===== The records =====

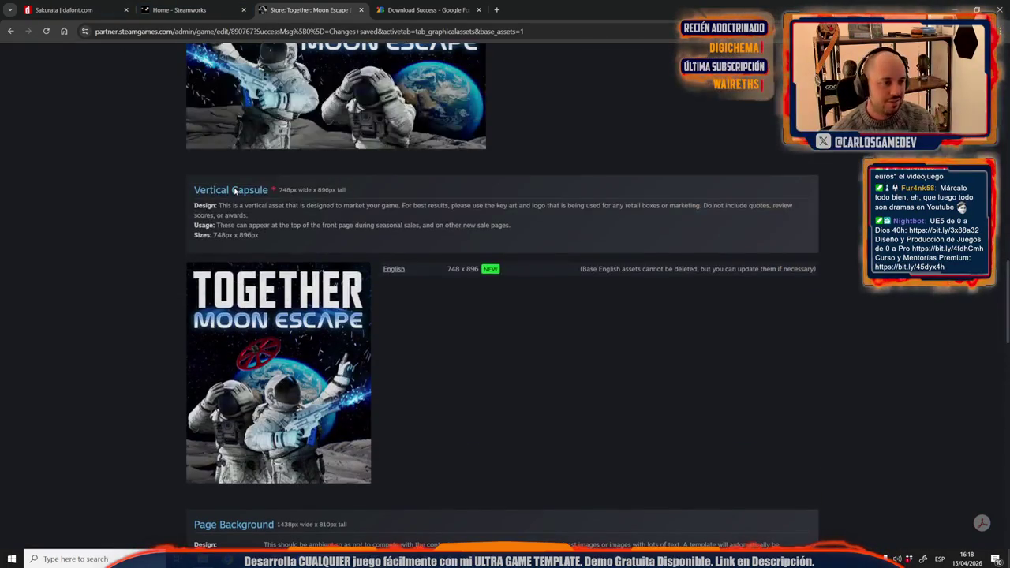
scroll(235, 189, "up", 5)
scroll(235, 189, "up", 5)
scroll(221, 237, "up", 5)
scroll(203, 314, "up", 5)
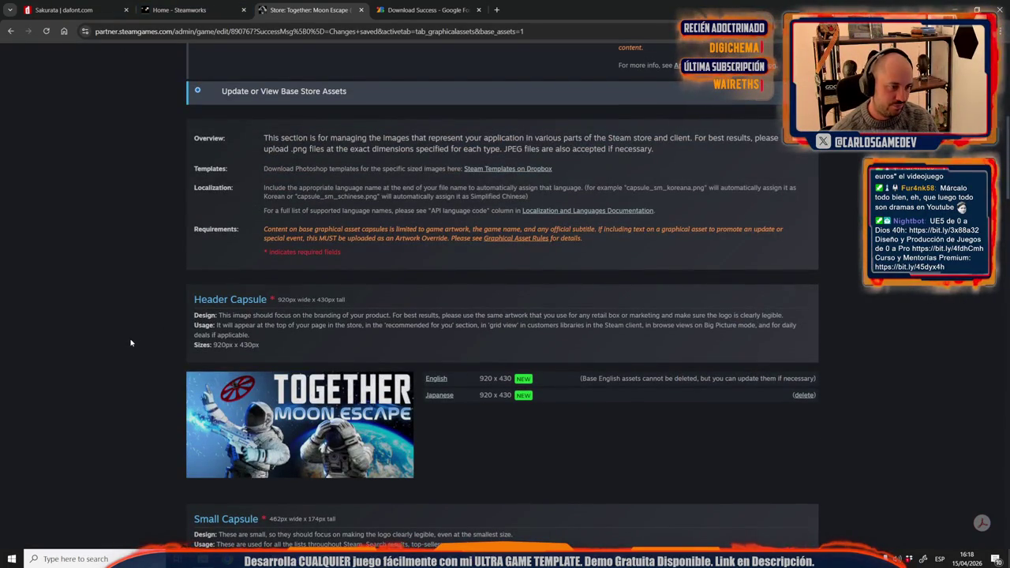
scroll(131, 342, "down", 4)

=====
===== The records =====

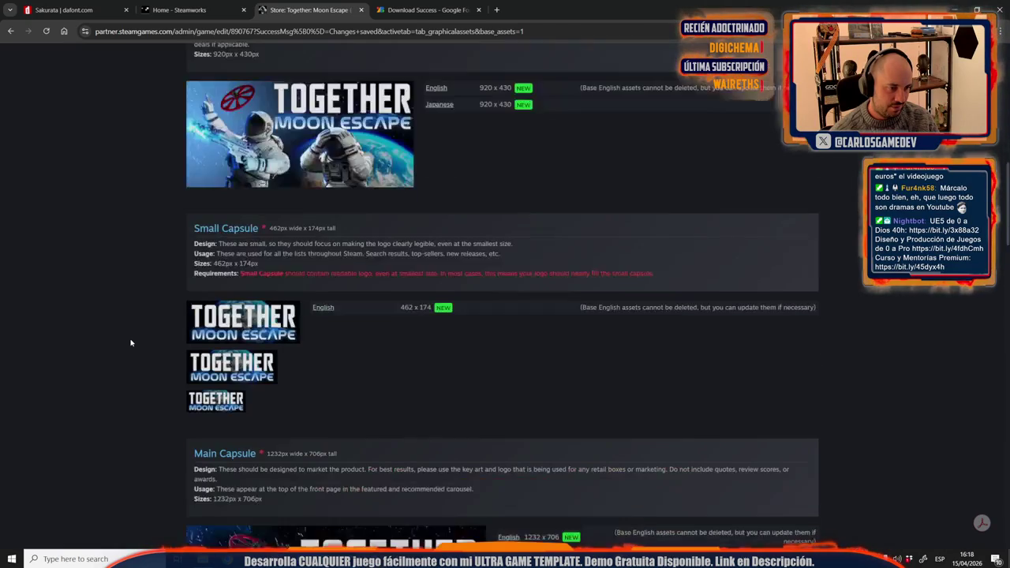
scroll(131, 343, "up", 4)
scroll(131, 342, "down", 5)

=====

### How to complete this task
The expected answer is every line above in which the word "down" appears.

### Result of the exercise
scroll(131, 342, "down", 4)
scroll(131, 342, "down", 5)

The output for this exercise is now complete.